WHAT IS EXPECTED
Going down the data below, set down exactly the line with "vitamins could help" and each line after it through the line with "Also, your comparison"; no other lines.

Start of Block

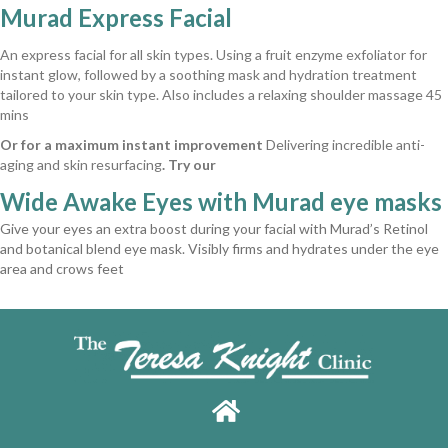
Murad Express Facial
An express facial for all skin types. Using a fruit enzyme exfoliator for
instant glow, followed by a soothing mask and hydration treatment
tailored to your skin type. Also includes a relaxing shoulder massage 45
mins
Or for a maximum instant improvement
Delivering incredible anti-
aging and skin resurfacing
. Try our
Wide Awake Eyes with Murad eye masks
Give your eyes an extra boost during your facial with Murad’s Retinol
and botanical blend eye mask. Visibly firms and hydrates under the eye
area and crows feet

End of Block
Start of Block

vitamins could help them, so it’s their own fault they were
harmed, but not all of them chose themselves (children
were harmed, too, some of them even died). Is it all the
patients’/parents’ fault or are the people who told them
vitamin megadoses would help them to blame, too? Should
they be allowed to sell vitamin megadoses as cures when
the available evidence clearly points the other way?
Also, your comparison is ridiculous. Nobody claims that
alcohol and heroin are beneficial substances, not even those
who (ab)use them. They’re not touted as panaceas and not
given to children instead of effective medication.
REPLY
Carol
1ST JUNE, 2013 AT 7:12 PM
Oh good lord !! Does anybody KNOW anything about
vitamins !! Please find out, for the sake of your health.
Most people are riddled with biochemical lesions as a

End of Block

REPLY TO THE TASK
vitamins could help them, so it’s their own fault they were
harmed, but not all of them chose themselves (children
were harmed, too, some of them even died). Is it all the
patients’/parents’ fault or are the people who told them
vitamin megadoses would help them to blame, too? Should
they be allowed to sell vitamin megadoses as cures when
the available evidence clearly points the other way?
Also, your comparison is ridiculous. Nobody claims that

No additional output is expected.